Gedenkstätte Ahlem: Das Sammellager Altwarmbüchener Moor

3. März 2017 @

Dokumentarische Spurensuche im Austausch mit Zeitzeugen: Im Rahmen eines Filmprojekts haben Schülerinnen und Schüler der KGS Hemmingen im Stadtarchiv Hannover recherchiert und eine Sintezza befragt, die als Kind im Sammellager Altwarmbüchener Moor leben musste. Sie erzählt in einem etwa 50-minütigen Dokumentarfilm über diese Zeit. Am Sonntag, 5. März, um 15 Uhr ist dieser Film in der Gedenkstätte Ahlem an der Heisterbergallee 10 in Hannover zu sehen. Im Anschluss an die Filmvorführung wird ein Sinto, der als Nachkriegskind bis in die 1960er Jahre in dem Sammellager Altwarmbüchener Moor gelebt hat, über seine Erfahrungen berichten und erzählen, was es heißt, derart isoliert im Nachkriegsdeutschland aufzuwachsen.

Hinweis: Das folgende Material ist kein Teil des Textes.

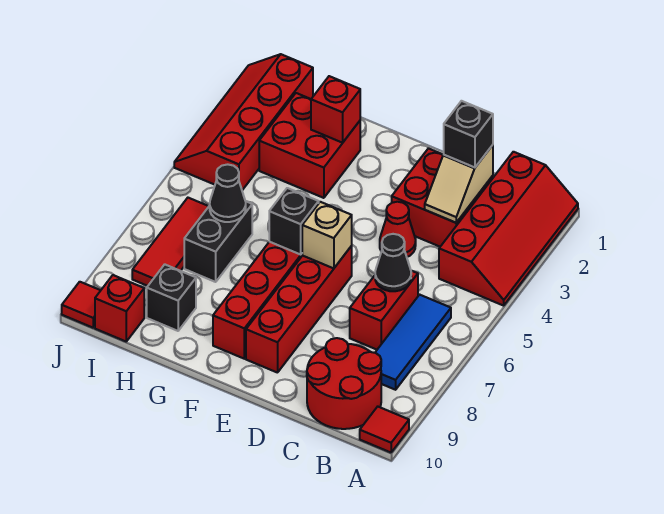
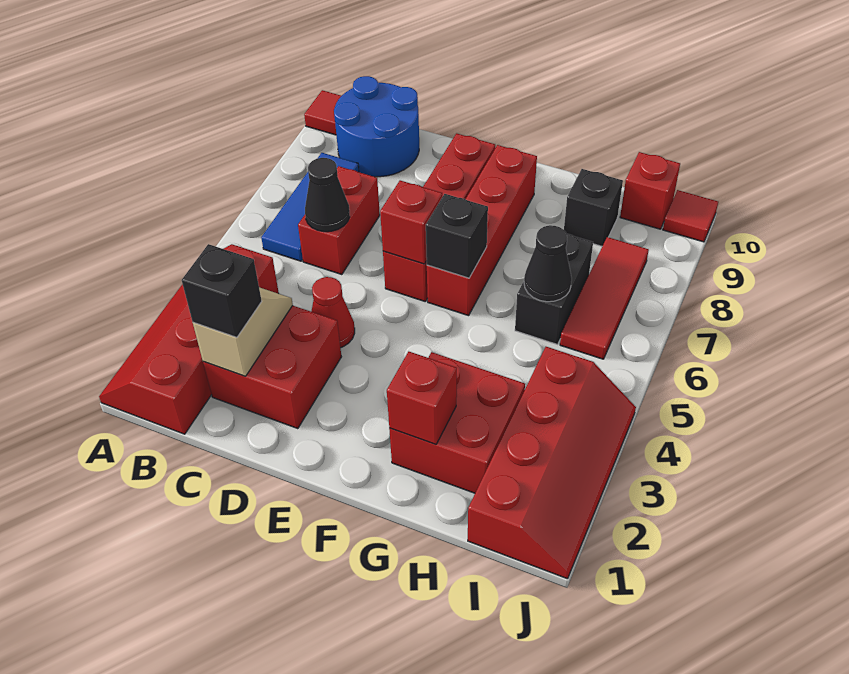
red 2x2 round brick [307,338,381,429] -> blue 2x2 round brick [334,76,419,177]
tan 1x1 brick [302,202,352,268] -> red 1x1 brick [380,180,442,264]

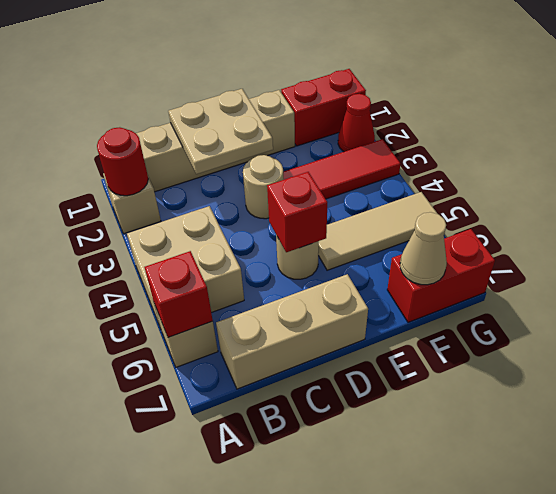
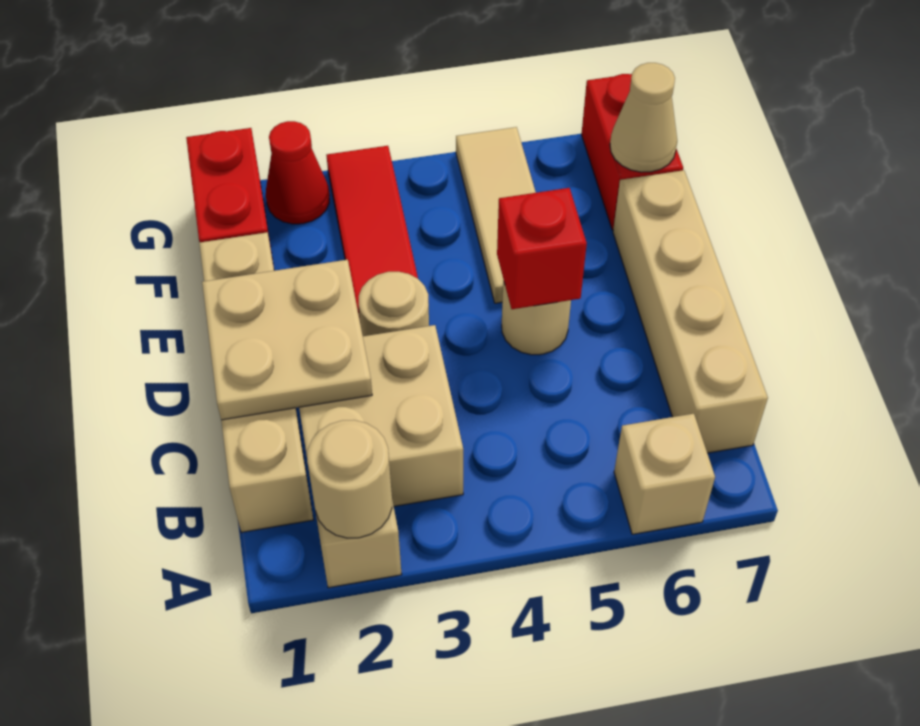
red 1x1 round brick [97,127,148,196] -> tan 1x1 round brick [307,420,392,538]
tan 2x2 brick [127,206,244,328] -> tan 2x2 brick moved to [299,325,463,506]
red 1x1 brick [144,251,213,337] -> none
tan 1x3 brick [216,274,368,389] -> tan 1x4 brick [613,170,768,453]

Mahnmal für die Sinti im Altwarmbüchener Moor – Foto: Reinhold Baaske

In der Weimarer Zeit gab es in Hannover mehrere Stellplätze für Sinti. Ein Teil der Sinti wohnte aber auch in der Stadt selbst, meist in der Altstadt oder in der Calenberger Neustadt. Im Jahr 1938 wurde im Altwarmbüchener Moor ein kommunales Sammellager errichtet, in das zunächst die Sinti eingewiesen wurden, die auf Stellplätzen lebten, ab 1942 auch die Sinti, die zuvor in Wohnungen gewohnt hatten. In der Nacht zum 1. März 1943 umstellten und räumten Polizisten dieses Lager. Die Familien wurden mit ihren Kindern zum Bahnhof Fischerhof gebracht und von dort nach Auschwitz-Birkenau deportiert.

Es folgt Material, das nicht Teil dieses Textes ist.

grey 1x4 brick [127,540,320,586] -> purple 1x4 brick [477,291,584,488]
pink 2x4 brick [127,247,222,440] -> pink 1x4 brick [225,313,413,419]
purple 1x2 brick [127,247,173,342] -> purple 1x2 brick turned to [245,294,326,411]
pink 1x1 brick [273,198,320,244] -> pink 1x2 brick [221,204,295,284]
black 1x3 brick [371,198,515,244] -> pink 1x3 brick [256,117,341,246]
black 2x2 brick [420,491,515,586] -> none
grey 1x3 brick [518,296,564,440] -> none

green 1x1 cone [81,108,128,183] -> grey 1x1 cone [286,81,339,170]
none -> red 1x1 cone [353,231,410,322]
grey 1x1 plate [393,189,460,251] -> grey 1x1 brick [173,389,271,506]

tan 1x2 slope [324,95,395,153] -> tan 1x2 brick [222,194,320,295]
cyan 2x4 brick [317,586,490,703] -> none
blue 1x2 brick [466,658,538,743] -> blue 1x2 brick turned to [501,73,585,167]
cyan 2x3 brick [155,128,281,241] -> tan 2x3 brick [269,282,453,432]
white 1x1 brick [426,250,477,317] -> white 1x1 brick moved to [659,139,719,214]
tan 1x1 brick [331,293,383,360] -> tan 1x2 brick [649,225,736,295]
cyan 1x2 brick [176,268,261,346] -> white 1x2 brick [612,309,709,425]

Nach Kriegsende kehrten die überlebenden Sinti in ihre Heimatorte zurück. Da es in Hannover nicht genügend Wohnraum gab und Sinti bei der Wohnraumverteilung hintenan gestellt wurden, mussten sie wieder in den alten Wagen im Altwarmbüchener Moor unterkommen.

Hinweis: Aufgrund der Veranstaltung fällt die öffentliche Führung an diesem Sonntag aus.